*Data for analysis*.
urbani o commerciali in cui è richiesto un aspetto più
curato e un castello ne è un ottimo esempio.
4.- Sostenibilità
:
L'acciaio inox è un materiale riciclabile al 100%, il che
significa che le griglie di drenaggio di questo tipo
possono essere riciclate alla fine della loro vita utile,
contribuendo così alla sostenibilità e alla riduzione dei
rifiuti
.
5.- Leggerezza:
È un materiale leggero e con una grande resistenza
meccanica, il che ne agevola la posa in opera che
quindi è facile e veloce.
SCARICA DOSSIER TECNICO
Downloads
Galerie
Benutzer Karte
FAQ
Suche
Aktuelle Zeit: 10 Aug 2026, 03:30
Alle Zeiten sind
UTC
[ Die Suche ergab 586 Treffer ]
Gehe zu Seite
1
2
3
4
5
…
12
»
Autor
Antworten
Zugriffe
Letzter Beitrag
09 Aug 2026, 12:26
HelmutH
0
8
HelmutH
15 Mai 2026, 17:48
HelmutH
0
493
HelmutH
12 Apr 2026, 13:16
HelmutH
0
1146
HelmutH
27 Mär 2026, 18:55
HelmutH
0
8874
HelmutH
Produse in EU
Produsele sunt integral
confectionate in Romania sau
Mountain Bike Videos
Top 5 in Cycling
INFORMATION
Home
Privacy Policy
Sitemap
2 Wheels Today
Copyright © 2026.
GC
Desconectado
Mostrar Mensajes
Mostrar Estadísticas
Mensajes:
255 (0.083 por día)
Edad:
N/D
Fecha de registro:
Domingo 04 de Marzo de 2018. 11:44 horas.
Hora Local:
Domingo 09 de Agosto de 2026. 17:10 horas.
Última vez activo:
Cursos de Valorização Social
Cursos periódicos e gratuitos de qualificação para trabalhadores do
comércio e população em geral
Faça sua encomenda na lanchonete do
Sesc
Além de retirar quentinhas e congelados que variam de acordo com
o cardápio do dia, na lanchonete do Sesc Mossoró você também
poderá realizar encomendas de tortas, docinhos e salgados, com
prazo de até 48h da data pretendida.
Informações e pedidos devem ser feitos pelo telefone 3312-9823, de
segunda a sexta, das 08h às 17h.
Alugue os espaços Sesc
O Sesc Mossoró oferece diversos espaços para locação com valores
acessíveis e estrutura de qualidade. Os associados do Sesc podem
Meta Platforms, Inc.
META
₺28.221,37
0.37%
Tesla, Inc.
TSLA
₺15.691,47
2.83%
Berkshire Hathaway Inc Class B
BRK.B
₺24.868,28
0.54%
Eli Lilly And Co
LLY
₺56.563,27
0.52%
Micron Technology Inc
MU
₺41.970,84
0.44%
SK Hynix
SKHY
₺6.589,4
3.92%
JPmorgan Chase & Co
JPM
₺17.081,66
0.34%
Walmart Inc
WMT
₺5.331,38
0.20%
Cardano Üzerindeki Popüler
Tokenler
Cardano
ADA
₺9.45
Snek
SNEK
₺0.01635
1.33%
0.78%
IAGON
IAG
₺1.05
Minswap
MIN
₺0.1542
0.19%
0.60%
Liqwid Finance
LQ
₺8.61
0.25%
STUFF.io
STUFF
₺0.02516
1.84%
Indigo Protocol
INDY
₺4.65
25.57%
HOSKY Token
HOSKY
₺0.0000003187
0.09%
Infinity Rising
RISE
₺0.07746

*Task brief*. Every line above should be reproduced precisely.

*Exercise response*.
urbani o commerciali in cui è richiesto un aspetto più
curato e un castello ne è un ottimo esempio.
4.- Sostenibilità
:
L'acciaio inox è un materiale riciclabile al 100%, il che
significa che le griglie di drenaggio di questo tipo
possono essere riciclate alla fine della loro vita utile,
contribuendo così alla sostenibilità e alla riduzione dei
rifiuti
.
5.- Leggerezza:
È un materiale leggero e con una grande resistenza
meccanica, il che ne agevola la posa in opera che
quindi è facile e veloce.
SCARICA DOSSIER TECNICO
Downloads
Galerie
Benutzer Karte
FAQ
Suche
Aktuelle Zeit: 10 Aug 2026, 03:30
Alle Zeiten sind
UTC
[ Die Suche ergab 586 Treffer ]
Gehe zu Seite
1
2
3
4
5
…
12
»
Autor
Antworten
Zugriffe
Letzter Beitrag
09 Aug 2026, 12:26
HelmutH
0
8
HelmutH
15 Mai 2026, 17:48
HelmutH
0
493
HelmutH
12 Apr 2026, 13:16
HelmutH
0
1146
HelmutH
27 Mär 2026, 18:55
HelmutH
0
8874
HelmutH
Produse in EU
Produsele sunt integral
confectionate in Romania sau
Mountain Bike Videos
Top 5 in Cycling
INFORMATION
Home
Privacy Policy
Sitemap
2 Wheels Today
Copyright © 2026.
GC
Desconectado
Mostrar Mensajes
Mostrar Estadísticas
Mensajes:
255 (0.083 por día)
Edad:
N/D
Fecha de registro:
Domingo 04 de Marzo de 2018. 11:44 horas.
Hora Local:
Domingo 09 de Agosto de 2026. 17:10 horas.
Última vez activo:
Cursos de Valorização Social
Cursos periódicos e gratuitos de qualificação para trabalhadores do
comércio e população em geral
Faça sua encomenda na lanchonete do
Sesc
Além de retirar quentinhas e congelados que variam de acordo com
o cardápio do dia, na lanchonete do Sesc Mossoró você também
poderá realizar encomendas de tortas, docinhos e salgados, com
prazo de até 48h da data pretendida.
Informações e pedidos devem ser feitos pelo telefone 3312-9823, de
segunda a sexta, das 08h às 17h.
Alugue os espaços Sesc
O Sesc Mossoró oferece diversos espaços para locação com valores
acessíveis e estrutura de qualidade. Os associados do Sesc podem
Meta Platforms, Inc.
META
₺28.221,37
0.37%
Tesla, Inc.
TSLA
₺15.691,47
2.83%
Berkshire Hathaway Inc Class B
BRK.B
₺24.868,28
0.54%
Eli Lilly And Co
LLY
₺56.563,27
0.52%
Micron Technology Inc
MU
₺41.970,84
0.44%
SK Hynix
SKHY
₺6.589,4
3.92%
JPmorgan Chase & Co
JPM
₺17.081,66
0.34%
Walmart Inc
WMT
₺5.331,38
0.20%
Cardano Üzerindeki Popüler
Tokenler
Cardano
ADA
₺9.45
Snek
SNEK
₺0.01635
1.33%
0.78%
IAGON
IAG
₺1.05
Minswap
MIN
₺0.1542
0.19%
0.60%
Liqwid Finance
LQ
₺8.61
0.25%
STUFF.io
STUFF
₺0.02516
1.84%
Indigo Protocol
INDY
₺4.65
25.57%
HOSKY Token
HOSKY
₺0.0000003187
0.09%
Infinity Rising
RISE
₺0.07746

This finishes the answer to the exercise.